Rows from a dataset
:::::

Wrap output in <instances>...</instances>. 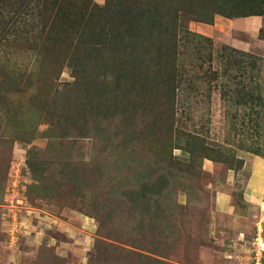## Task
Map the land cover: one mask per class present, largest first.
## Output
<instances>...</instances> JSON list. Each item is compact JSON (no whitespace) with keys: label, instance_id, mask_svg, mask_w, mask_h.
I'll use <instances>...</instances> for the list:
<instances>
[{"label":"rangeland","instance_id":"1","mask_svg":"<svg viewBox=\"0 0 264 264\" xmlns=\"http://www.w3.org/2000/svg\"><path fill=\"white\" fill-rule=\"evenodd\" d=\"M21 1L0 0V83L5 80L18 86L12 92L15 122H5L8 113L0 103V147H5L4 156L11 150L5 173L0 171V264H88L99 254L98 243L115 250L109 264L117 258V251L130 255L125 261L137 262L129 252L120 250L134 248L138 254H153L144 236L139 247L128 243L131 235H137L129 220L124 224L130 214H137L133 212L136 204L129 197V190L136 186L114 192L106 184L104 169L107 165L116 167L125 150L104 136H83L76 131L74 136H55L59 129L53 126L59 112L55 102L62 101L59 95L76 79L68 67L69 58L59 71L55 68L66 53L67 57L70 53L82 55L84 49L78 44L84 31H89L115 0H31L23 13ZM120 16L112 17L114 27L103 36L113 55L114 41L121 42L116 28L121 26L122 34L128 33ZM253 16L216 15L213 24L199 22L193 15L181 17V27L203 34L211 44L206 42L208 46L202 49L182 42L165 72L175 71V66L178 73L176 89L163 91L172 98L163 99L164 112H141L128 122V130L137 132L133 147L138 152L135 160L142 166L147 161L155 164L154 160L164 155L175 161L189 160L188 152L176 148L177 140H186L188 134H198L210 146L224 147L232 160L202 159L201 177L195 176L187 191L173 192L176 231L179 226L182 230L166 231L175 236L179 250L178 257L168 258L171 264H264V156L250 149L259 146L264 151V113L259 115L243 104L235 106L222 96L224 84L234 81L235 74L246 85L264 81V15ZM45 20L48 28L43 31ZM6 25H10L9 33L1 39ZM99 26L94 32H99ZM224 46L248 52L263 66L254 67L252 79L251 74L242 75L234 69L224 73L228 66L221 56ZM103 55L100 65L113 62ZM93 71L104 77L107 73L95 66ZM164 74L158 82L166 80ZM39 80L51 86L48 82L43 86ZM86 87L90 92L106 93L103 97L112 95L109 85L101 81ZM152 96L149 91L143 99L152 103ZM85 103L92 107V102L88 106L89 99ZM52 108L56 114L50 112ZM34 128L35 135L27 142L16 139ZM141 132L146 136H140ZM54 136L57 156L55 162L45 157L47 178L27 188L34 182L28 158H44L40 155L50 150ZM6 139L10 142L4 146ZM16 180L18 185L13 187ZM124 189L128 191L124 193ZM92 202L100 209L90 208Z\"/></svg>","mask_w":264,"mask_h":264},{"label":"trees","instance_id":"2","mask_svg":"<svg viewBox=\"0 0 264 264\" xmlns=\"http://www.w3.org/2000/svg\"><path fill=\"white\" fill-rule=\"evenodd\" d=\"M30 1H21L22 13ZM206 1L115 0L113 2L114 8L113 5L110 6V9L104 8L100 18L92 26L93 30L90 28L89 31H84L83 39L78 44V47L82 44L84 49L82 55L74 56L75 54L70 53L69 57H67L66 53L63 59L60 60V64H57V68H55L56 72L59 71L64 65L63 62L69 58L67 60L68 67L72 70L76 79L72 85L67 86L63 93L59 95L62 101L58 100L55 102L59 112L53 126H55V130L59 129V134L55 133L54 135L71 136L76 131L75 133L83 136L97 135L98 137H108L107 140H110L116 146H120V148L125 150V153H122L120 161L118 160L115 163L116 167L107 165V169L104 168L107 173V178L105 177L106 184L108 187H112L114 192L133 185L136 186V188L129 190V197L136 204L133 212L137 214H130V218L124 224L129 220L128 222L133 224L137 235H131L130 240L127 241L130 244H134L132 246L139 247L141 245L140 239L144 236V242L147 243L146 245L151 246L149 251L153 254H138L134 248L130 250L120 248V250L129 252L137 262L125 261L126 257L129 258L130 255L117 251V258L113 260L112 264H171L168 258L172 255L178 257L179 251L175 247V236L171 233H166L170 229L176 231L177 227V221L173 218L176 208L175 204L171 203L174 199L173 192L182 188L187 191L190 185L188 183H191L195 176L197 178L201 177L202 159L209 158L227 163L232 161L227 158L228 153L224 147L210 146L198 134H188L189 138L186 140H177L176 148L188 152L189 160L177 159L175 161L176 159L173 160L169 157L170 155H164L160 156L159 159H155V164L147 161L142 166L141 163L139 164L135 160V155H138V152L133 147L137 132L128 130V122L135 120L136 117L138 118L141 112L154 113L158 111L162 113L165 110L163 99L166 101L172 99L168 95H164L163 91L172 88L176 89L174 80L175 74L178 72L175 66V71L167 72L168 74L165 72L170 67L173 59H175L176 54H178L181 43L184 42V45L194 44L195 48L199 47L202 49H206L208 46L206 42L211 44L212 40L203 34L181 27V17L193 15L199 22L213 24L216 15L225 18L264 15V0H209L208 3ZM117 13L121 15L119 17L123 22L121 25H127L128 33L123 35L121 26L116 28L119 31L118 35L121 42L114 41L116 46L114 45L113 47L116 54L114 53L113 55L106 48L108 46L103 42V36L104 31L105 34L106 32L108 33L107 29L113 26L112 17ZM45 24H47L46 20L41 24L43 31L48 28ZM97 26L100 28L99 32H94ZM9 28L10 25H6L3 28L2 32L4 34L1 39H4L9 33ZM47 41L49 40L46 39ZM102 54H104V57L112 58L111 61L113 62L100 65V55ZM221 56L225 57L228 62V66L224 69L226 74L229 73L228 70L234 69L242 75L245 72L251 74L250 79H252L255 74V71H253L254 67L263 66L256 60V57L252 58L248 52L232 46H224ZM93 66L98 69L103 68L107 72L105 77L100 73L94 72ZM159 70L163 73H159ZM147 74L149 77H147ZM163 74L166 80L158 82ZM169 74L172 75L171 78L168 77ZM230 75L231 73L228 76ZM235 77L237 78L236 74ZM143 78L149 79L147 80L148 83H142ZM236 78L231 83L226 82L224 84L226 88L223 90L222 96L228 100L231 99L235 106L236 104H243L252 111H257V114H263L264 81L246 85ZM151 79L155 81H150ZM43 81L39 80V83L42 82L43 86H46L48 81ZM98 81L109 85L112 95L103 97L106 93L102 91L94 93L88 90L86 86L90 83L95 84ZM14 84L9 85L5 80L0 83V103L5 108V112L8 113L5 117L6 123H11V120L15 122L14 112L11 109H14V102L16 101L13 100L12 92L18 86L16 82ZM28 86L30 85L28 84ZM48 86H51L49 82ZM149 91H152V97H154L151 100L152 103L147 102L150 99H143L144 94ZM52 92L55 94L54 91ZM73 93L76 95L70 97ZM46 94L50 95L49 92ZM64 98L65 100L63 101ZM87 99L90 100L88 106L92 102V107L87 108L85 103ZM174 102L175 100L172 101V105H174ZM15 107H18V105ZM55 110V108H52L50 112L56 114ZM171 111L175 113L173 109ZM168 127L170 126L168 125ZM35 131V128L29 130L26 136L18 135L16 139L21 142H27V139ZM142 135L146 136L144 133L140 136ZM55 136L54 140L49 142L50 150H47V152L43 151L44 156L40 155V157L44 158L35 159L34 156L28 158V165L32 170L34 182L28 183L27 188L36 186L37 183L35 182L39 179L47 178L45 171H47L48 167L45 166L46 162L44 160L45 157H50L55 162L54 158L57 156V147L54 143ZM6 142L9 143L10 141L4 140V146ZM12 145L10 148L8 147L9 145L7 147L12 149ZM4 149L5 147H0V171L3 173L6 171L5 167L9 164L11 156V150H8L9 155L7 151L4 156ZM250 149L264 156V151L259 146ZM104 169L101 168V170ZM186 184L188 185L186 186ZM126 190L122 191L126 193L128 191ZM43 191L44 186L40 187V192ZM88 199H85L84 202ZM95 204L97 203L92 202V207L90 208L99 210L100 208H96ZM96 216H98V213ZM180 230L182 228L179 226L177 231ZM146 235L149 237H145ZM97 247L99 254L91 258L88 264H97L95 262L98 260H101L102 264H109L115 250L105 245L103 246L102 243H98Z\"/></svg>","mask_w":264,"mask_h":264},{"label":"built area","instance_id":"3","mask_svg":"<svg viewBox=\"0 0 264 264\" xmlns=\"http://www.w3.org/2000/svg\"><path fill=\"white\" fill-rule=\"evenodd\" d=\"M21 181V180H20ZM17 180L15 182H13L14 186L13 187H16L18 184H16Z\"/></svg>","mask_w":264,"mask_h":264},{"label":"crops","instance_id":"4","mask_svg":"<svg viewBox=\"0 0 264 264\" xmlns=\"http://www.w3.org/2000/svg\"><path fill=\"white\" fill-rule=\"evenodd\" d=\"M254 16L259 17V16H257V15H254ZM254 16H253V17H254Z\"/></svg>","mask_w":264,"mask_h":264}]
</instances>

:::::

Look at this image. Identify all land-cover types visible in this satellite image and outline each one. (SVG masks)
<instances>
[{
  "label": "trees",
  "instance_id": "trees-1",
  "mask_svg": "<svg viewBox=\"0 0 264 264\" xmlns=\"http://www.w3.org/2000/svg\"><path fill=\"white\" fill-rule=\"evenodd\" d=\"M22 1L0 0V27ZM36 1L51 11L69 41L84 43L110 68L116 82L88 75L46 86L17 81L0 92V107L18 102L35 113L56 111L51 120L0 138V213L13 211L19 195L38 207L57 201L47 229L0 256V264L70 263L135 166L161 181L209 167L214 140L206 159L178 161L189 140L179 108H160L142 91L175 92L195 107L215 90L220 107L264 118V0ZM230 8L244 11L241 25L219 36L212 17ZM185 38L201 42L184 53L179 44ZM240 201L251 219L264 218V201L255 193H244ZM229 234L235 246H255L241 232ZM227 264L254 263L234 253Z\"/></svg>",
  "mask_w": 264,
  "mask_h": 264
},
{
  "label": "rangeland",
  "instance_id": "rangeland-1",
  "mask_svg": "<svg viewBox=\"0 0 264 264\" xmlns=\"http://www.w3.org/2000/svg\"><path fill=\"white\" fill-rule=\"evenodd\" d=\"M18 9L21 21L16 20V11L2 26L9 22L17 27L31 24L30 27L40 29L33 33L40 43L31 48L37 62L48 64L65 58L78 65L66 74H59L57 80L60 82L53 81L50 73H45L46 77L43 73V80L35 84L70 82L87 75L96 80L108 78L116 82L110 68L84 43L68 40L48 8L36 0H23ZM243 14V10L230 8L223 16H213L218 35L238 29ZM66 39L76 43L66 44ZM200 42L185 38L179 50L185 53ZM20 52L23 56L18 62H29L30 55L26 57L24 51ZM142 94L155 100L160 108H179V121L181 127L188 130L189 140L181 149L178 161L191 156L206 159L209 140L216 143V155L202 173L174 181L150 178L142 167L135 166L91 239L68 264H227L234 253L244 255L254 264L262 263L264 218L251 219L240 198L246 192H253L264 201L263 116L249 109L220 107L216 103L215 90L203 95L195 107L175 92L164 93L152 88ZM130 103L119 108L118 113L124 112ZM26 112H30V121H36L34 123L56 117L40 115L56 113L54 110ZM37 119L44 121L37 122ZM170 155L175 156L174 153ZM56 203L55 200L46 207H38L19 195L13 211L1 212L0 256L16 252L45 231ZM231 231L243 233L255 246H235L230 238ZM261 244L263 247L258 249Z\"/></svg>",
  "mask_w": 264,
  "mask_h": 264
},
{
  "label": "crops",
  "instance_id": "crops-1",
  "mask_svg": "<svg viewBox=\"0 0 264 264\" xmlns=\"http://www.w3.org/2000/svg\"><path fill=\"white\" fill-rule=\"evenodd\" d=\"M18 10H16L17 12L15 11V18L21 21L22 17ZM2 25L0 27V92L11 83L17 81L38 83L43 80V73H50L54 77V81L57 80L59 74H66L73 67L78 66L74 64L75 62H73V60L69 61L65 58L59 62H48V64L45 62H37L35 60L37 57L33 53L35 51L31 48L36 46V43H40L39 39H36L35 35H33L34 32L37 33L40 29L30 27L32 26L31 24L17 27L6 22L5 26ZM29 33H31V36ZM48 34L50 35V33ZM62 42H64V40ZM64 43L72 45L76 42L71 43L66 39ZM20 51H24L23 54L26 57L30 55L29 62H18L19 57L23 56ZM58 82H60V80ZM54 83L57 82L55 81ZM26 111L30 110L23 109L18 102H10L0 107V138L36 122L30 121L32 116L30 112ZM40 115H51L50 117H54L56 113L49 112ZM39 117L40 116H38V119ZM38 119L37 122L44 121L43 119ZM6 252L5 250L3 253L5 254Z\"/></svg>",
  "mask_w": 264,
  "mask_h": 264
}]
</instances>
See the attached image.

:::::

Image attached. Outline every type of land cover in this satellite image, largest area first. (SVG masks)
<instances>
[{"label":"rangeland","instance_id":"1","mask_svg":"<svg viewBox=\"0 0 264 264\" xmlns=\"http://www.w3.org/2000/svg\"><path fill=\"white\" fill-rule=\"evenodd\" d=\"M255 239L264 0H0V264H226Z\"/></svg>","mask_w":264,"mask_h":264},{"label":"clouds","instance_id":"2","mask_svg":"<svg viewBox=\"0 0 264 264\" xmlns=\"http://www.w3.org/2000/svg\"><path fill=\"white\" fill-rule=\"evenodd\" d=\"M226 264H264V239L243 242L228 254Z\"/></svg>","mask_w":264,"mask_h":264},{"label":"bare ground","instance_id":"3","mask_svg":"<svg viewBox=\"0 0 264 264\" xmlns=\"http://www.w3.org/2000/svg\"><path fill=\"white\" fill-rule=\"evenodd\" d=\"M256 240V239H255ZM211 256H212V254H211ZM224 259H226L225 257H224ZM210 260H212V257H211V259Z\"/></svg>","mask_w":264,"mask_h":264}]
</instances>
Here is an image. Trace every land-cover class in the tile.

:::::

:: WHAT IS NEEDED ::
State how many lines in the rows above contain the string "this", counting only matches in the same case, and reply with the number alone.

:: EXERCISE ANSWER ::
2